In the days before the pandemic, around this time, many families would be on their summer road trip, where some would be searching for an escape from the madness of the trip. Such a feeling is shared by many in the securities defense bar, who have longed for relief from the overbroad effects of the nebulous insider trading standards applied by both the courts and government regulators. Countless attempts have been made to discern any semblance of logic from the myriad of cases in this area, and even federal judges have expressed their dissatisfaction at the current state of insider trading law. See Tom McParland, “Judicial Inconsistency Frustrates Purpose of Insider Trading Law, Rakoff Says,” New York Law Journal (Feb. 28, 2020).

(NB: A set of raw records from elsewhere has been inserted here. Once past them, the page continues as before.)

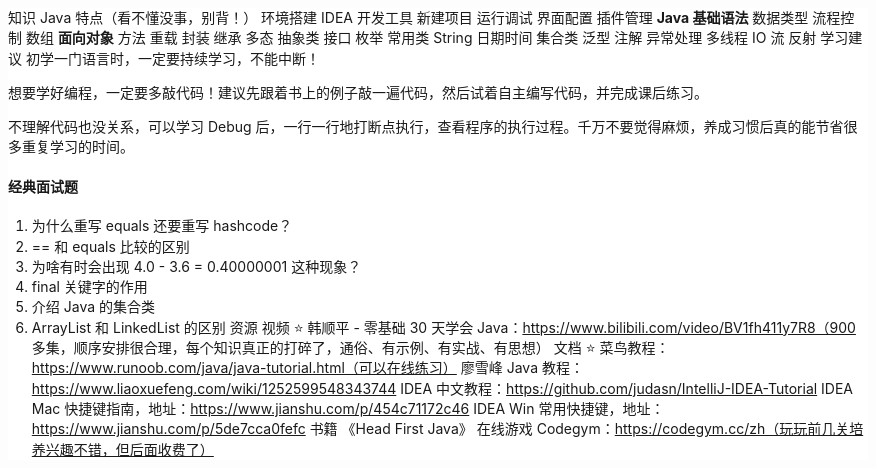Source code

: 知识
Java 特点（看不懂没事，别背！）
环境搭建
IDEA 开发工具
新建项目
运行调试
界面配置
插件管理
**Java 基础语法**
数据类型
流程控制
数组
**面向对象**
方法
重载
封装
继承
多态
抽象类
接口
枚举
常用类
String
日期时间
集合类
泛型
注解
异常处理
多线程
IO 流
反射
学习建议
初学一门语言时，一定要持续学习，不能中断！

想要学好编程，一定要多敲代码！建议先跟着书上的例子敲一遍代码，然后试着自主编写代码，并完成课后练习。

不理解代码也没关系，可以学习 Debug 后，一行一行地打断点执行，查看程序的执行过程。千万不要觉得麻烦，养成习惯后真的能节省很多重复学习的时间。

#### 经典面试题

1. 为什么重写 equals 还要重写 hashcode？
2. == 和 equals 比较的区别
3. 为啥有时会出现 4.0 - 3.6 = 0.40000001 这种现象？
4. final 关键字的作用
5. 介绍 Java 的集合类
6. ArrayList 和 LinkedList 的区别
    资源
    视频
    ⭐ 韩顺平 - 零基础 30 天学会 Java：https://www.bilibili.com/video/BV1fh411y7R8（900 多集，顺序安排很合理，每个知识真正的打碎了，通俗、有示例、有实战、有思想）
    文档
    ⭐ 菜鸟教程：https://www.runoob.com/java/java-tutorial.html（可以在线练习）
    廖雪峰 Java 教程：https://www.liaoxuefeng.com/wiki/1252599548343744
    IDEA 中文教程：https://github.com/judasn/IntelliJ-IDEA-Tutorial
    IDEA Mac 快捷键指南，地址：https://www.jianshu.com/p/454c71172c46
    IDEA Win 常用快捷键，地址：https://www.jianshu.com/p/5de7cca0fefc
    书籍
    《Head First Java》
    在线游戏
    Codegym：https://codegym.cc/zh（玩玩前几关培养兴趣不错，但后面收费了）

For decades, the boundaries of insider trading law were primarily determined through cases brought by the U.S. Securities and Exchange Commission (SEC) and the U.S. Department of Justice (DOJ). The U.S. Court of Appeals for the Second Circuit was actively involved in deciding many of the major insider trading cases, and was a shrewd force behind the development of this body of law. The SEC and DOJ have never had a “bright line” test for insider trading actions, and, thus, both agencies often relied upon the vagaries of the general anti-fraud statute found in the federal securities laws—Securities Exchange Act of 1934 (Exchange Act) Section 10(b) and Rule 10b-5 promulgated thereunder—as well as numerous court decisions to bring both civil and criminal cases.